It is by the grace of many people reading this email that Hazon exists. Though I do not say it specifically in every email, I want those of you who support Hazon – individual supporters; foundation staffers; federation donors; board members; staff members – to know that I think about this each day. A non-profit is a trust, in which many people come together, loosely and in all sorts of different ways, in order to accomplish something in the world – to touch people’s lives, to bring new ideas to fruition, to shift the nature of what it means to be Jewish or American or Israeli, to help us live more carefully on this our only planet.

In leading Hazon I’m aware of both the fragility and the potential durability of a non-profit, as a vessel for the hopes and the visions of so many. I gave a donation for Manchester Grammar’s 500th anniversary this year: my school survived the English Civil War unscathed, even though the English monarchy did not. I don’t know if the USA will exist in 2136, but I imagine that Harvard, which is due to celebrate its 500th birthday that year, and which has an endowment currently in excess of $30 billion, certainly will. A month ago I heard the mayor of one of Israel’s biggest cities, talking to a small group of people, respond to the question, “What’s your vision for [your city] in thirty years’ time?” He answered, “I can’t answer that question because I don’t think Israel will be here in thirty years, we’ll rip ourselves apart before then…” It was the day after the elections and he was having rather a bad day, but it was a shocking and sobering thing to hear, and an interesting coda to today’s Yom Ha’Atzma’ut (Israel’s Independence Day) celebrations.

My point is that we cannot assume the permanence of institutions, nor of societies or countries; they require our ongoing commitment to preserve and protect them. In a centrifugal era we need centripetal commitments. I would not have mourned the fall of the Assad regime in Syria – odious, murderous – and yet I have only compassion for the Syrian people right now. They have ended what came before, but I do not know when or how they will again find themselves living in the peace and safety many of us are able to take for granted. I remember during the civil war in Lebanon, many years ago, dining with a friend who had lived in Beirut in the fifties, and who spoke of what a wonderful city it was. We break things much more easily than we put them back together.

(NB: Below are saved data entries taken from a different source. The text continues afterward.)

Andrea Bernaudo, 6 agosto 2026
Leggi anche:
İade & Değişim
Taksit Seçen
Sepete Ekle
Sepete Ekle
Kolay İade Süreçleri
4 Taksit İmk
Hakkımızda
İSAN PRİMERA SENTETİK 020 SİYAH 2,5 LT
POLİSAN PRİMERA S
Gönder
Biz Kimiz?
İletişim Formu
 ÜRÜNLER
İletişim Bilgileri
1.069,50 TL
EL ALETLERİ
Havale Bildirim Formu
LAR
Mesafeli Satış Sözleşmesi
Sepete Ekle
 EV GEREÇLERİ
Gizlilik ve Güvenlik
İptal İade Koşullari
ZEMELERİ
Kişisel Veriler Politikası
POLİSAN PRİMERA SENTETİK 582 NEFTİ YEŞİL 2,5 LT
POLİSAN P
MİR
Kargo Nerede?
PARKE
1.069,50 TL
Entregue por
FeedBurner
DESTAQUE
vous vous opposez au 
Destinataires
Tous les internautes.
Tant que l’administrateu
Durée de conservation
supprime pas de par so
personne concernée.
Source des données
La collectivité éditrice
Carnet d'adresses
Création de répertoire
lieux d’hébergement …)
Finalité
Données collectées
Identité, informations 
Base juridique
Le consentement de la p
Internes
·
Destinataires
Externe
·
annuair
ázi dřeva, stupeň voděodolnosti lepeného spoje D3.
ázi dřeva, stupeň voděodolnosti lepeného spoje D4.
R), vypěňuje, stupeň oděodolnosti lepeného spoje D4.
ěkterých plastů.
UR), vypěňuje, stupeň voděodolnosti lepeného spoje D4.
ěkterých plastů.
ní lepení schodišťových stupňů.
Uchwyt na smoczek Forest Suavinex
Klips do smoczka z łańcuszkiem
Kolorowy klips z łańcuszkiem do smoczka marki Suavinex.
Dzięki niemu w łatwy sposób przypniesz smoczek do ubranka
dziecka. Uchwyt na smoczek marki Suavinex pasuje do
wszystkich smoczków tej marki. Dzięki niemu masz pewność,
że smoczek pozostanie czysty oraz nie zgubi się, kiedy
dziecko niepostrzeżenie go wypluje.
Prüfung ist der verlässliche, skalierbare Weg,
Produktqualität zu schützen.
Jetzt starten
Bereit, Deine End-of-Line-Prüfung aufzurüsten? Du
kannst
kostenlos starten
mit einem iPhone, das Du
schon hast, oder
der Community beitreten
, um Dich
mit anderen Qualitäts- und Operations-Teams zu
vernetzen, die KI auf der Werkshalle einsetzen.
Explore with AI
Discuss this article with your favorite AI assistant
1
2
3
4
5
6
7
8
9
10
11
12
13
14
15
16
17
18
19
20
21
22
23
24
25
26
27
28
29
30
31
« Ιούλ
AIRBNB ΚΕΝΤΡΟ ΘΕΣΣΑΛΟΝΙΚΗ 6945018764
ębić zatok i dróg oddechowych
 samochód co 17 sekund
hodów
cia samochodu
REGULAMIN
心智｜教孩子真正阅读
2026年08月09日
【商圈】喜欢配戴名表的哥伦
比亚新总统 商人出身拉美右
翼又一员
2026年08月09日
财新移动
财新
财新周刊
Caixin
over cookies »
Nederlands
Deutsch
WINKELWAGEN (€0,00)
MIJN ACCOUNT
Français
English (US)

Jewish tradition lends itself to an awareness of the juxtaposition of the long sweep of history and the sharp cycles of societal change. Lecha dodi is perhaps 500 years old. Adon Olam is a thousand years old. Aleinu, Kiddush, – 2,000 years old. But in 1948 – when the State of Israel was founded – there were more Jews in the Bronx than in the State of Israel. The population of Baghdad in 1930 was a third Jewish – more Jewish than Manhattan is today. Can you imagine that? Jews have lived in Afghanistan continuously for 1,500 years, but today Zablon Simintov is the last Jew in Kabul.

Earth Day, yesterday, comes to remind us that forests, fish stocks, trees, aquifers – all are ancient miracles, all durable, all fragile. They can withstand much, but they cannot withstand everything. I find it satisfying, as a guy, to stand at the seashore and pee into the Pacific Ocean, trying to calculate my infinitesimal impact; but the Great Pacific Garbage Patch is a different matter entirely.

So I’m grateful to each of you for the role that each of you plays in Hazon and in our wider communities. Effecting change requires ongoing eco-systems of support and of good faith. Non-profits, communities, synagogues; the USA, Israel, the Jewish people; each culture of which we are part is influenced by us each day, for good or ill, in countless ways. May our anniversaries – personal, societal – come to awaken us to goodness, kindness and commitment.